The Port of Sakata is located at the mouth of the Mogami River and has existed since the Kamakura period. Sakata City was developed during the Edo period, as one of the most important ports of call on the Kitamaebune trading routes of coastal from Osaka to Hokkaido, rivaling Sakai in revenue. This region thrived off of its safflower and rice trade and developed a thriving relationship with Kyoto City. This trade also brought about the development of a thriving entertainment district in the downtown area. This included many high-class restaurants and even a maiko teahouse called Somaro.

Much of the trade was under the control of the local Homma clan, which became the largest landowners in Japan during Meiji period. During the Meiji period, the port facilities were gradually improved and enlarged, with international shipping routes established by Nippon Yusen in 1885, and a lighthouse established in 1895. The port received the designation of “major port” from the Japanese government on January 19, 1951. In 1957, Sakata was designated a port for the import of timber. The first timber ship from the Soviet Union called on the port in 1958. A 10,000 ton quay was completed in 1962.
In 1966, development began on Sakata North Port, which opened in 1974. A thermal power plant was completed in 1977, with the part of the power for an aluminum mill by Sumitomo Light Metals nearby. The aluminum mill closed in 1982.
In 2004, Japan's first offshore wind power plant started operation off of the Sakata North Port.

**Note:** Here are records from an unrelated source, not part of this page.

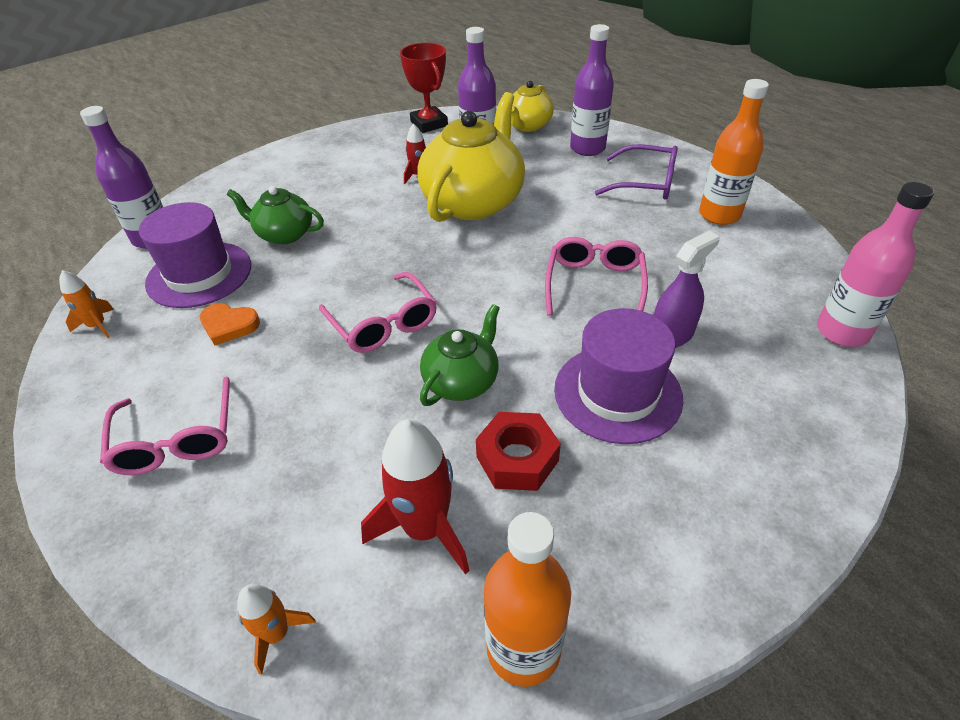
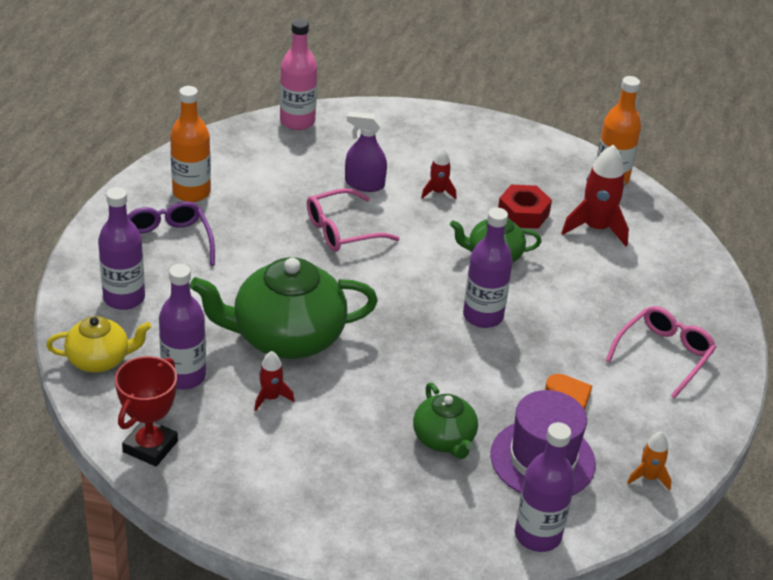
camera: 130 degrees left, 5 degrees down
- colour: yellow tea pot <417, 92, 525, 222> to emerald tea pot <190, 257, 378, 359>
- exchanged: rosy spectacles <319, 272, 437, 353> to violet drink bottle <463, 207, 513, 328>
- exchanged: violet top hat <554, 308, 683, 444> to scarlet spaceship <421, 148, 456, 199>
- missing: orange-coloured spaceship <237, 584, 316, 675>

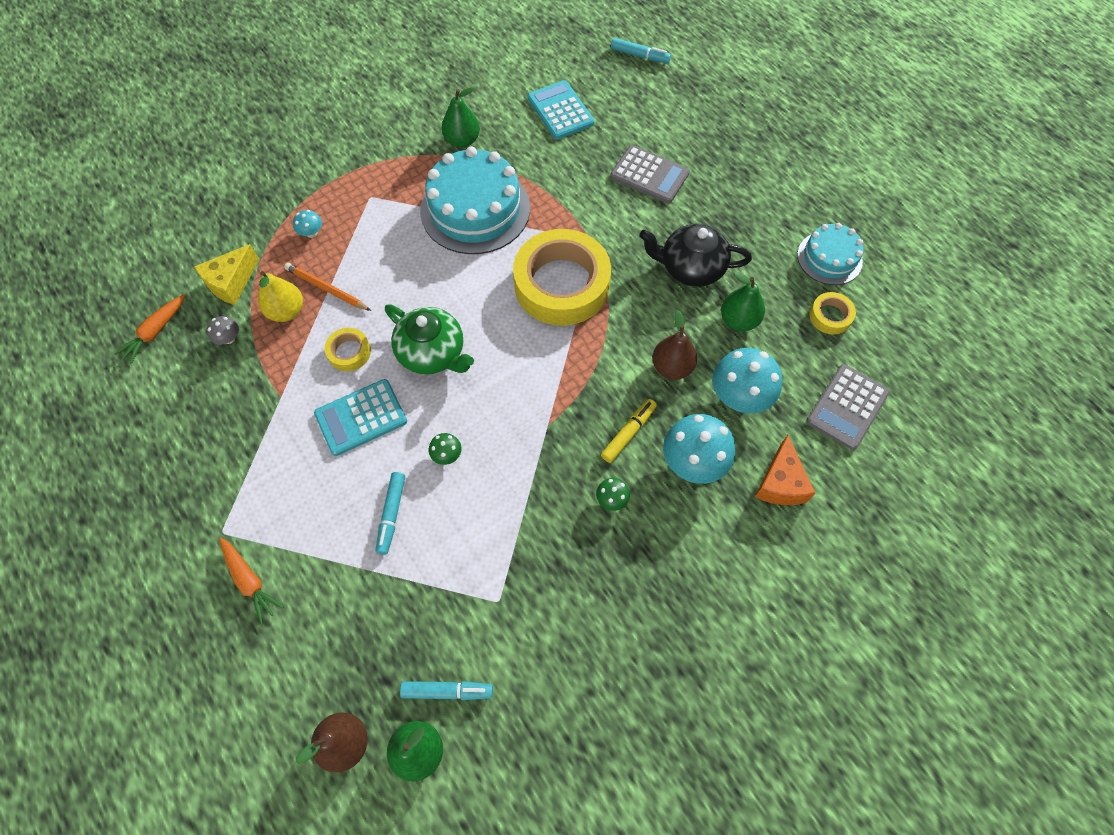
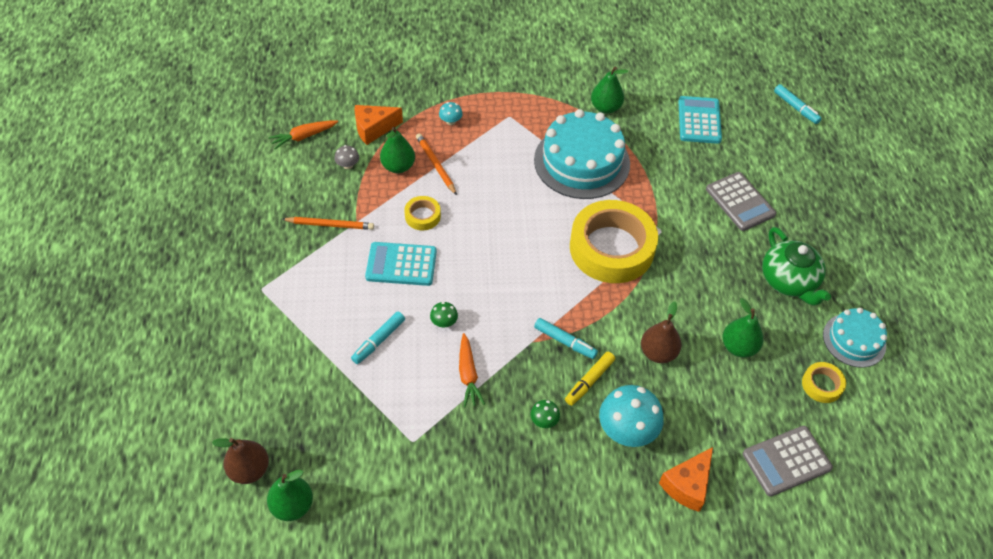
camera: 30 degrees right, 10 degrees down
- missing: black tea pot <639, 224, 752, 287>
- colour: yellow piece of cheese <194, 244, 259, 305> to orange-coloured piece of cheese <354, 105, 403, 145>
- colour: yellow toy pear <258, 271, 303, 322> to emerald toy pear <380, 127, 415, 173>
- relocated: emerald tea pot <385, 305, 474, 375> to <762, 227, 831, 306>
- missing: turquoise fungus <712, 348, 782, 413>
- spun: yellow marker pen <601, 399, 657, 463> = <565, 352, 615, 406> 150 degrees clockwise
- relocated: orange-coloured carrot <219, 537, 284, 624> to <459, 333, 485, 408>
- relocated: turquoise marker pen <400, 681, 493, 700> to <534, 318, 598, 359>
- appeared: orange-coloured wooden pencil <282, 217, 374, 230>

From 2017, The Port of Sakata has begun to welcome international cruise ships into its port. This included the Neo Costa Romantica in 2017 and two visits by the Diamond Princess in 2018. This port has welcomed the MSC Splendida vessel on September 16, 2019, and will host return visits by the Diamond Princess in the future. On April 8th 2024 it hosted the Holland America Line vessel Westerdam.

==Access==

The Port of Sakata is located approximately 10 to 20 minutes by car from the city center of Sakata City. While there are no public transportation options to and from the port, taxis and privately arranged bus services are available for when cruise ships visit the port area.

The port itself is located in the industrial sector of Sakata City, walking through this area is not recommended due to this.